Wednesday, August 15, 2007

COLORADO: Defense: Decision could boost medical pot case


COLORADO: Defense: Decision could boost medical pot case


BY SARA REED
SaraReed@coloradoan.com



Defense attorneys for a Loveland couple facing marijuana cultivation and possession charges said a recent Denver district court ruling could strengthen their case.

Chief Denver District Judge Larry Naves early last month suspended a rule that limits to five the number of medical marijuana patients for whom a caregiver can provide the drug. Naves said the rule was improperly written and jeopardized the lives of patients.

Chris Crumbliss, 31, and Tiffany Crumbliss, 36, were arrested May 31 after deputies found more than 200 live marijuana plants and 20 pounds of dried marijuana in a home they own at 3501 Raccoon Drive, west of Horsetooth Reservoir.

The couple was arrested at their home in the 4300 block of Shoreline Drive, where deputies also found 5 pounds of marijuana.

The couple, also medical marijuana patients, were acting as caregivers and providing medical marijuana to upward of 30 patients, said Sean T. McAllister, who is representing Chris Crumbliss.

"It'll make the Crumbliss' case much stronger," said Rob Corry, who is representing Tiffany Crumbliss. "We've always argued that the policy has no legal validity and now we know it has no legal validity."

Defense attorneys are calling the Crumbliss case a "test case" under the new policy.

"This case is about whether the medical marijuana law is really going to work or just be symbolic," McAllister said.

The limits may be gone but the question remains whether the couple were acting as caregivers under the law, said District Attorney Larry Abrahamson.

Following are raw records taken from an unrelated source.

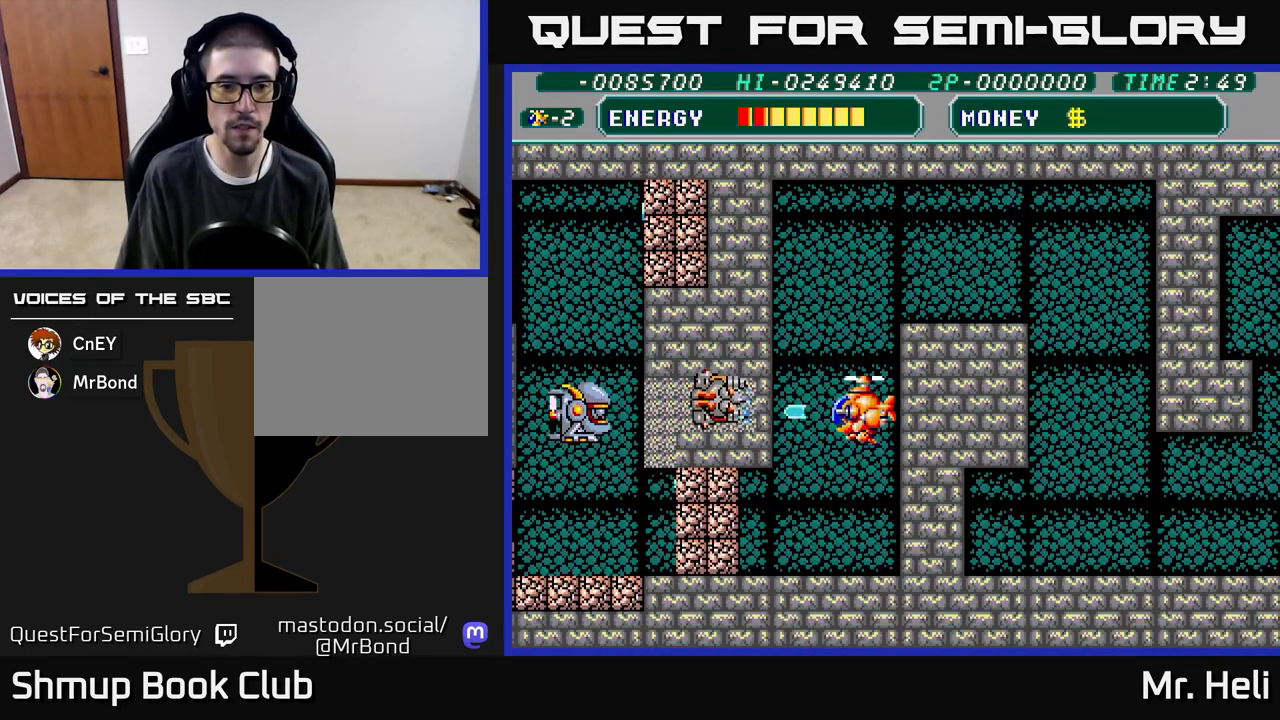
{"buttons": [], "left_stick": "center", "right_stick": "center", "events": [[17, "A", "down"], [100, "A", "up"], [133, "DPAD_UP", "down"], [150, "A", "down"], [200, "DPAD_UP", "up"], [233, "A", "up"], [283, "A", "down"], [350, "A", "up"], [417, "A", "down"], [500, "A", "up"]]}
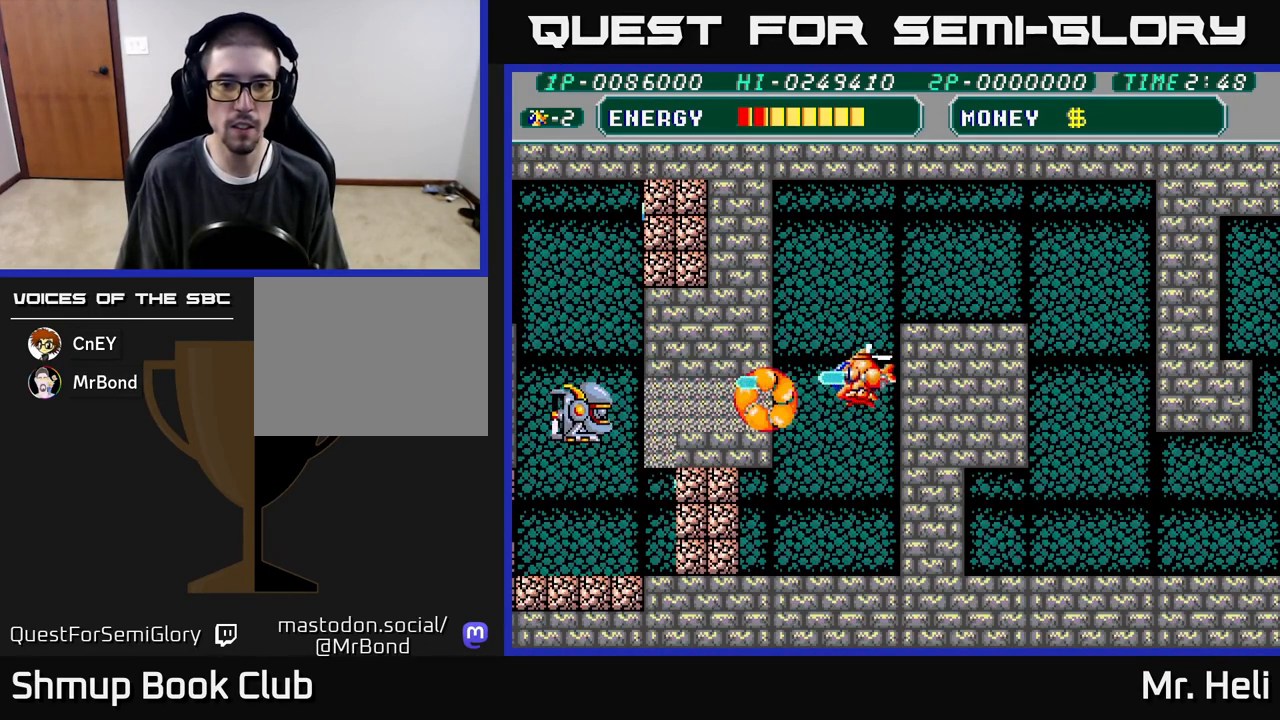
{"buttons": ["DPAD_DOWN"], "left_stick": "center", "right_stick": "center", "events": [[17, "DPAD_DOWN", "down"], [67, "A", "down"], [133, "DPAD_LEFT", "down"], [150, "A", "up"], [233, "A", "down"], [300, "A", "up"], [467, "DPAD_LEFT", "up"]]}
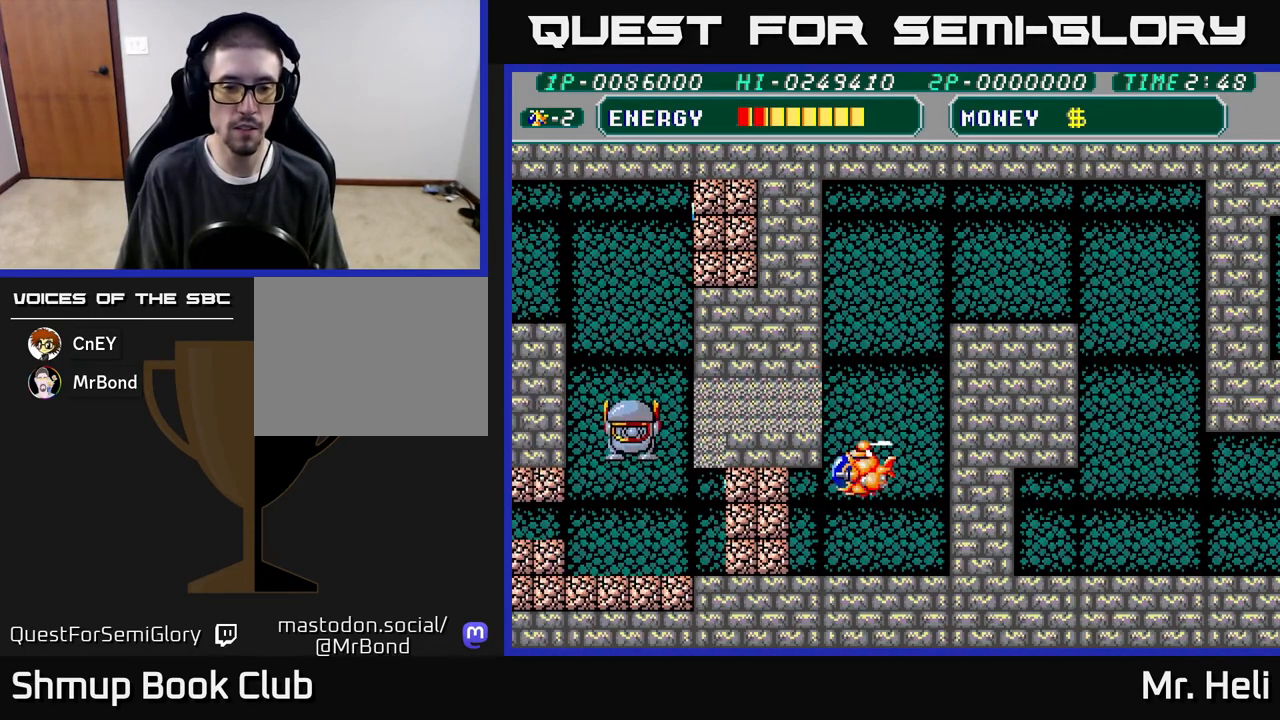
{"buttons": ["DPAD_UP"], "left_stick": "center", "right_stick": "center", "events": [[83, "A", "down"], [150, "A", "up"], [217, "A", "down"], [300, "A", "up"], [367, "A", "down"], [433, "A", "up"], [450, "DPAD_DOWN", "up"], [500, "DPAD_UP", "down"]]}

"What we'll look at is whether they were legitimate caregivers," he said. "How was it (the marijuana) being used and is that reasonable and legitimate."

According to the law, a caregiver is someone "who has significant responsibility for managing the well-being of a patient," a benchmark met by growing medical marijuana, McAllister said.

"That, in and of itself, is having a significant responsibility for a patient's well-being," he said.

Colorado voters passed the medical marijuana amendment in 2000. The Colorado Department of Health and Environment administers the program and set the limit on caregivers.

As a result of the injunction, there is no limit on how many medical marijuana patients one caregiver may provide for, said Mark Salley, a spokesman for the Colorado Department of Public Health and Environment.

The health department has not yet decided whether it's going to take the issue to trial or go through a process to establish a new limit, Salley said.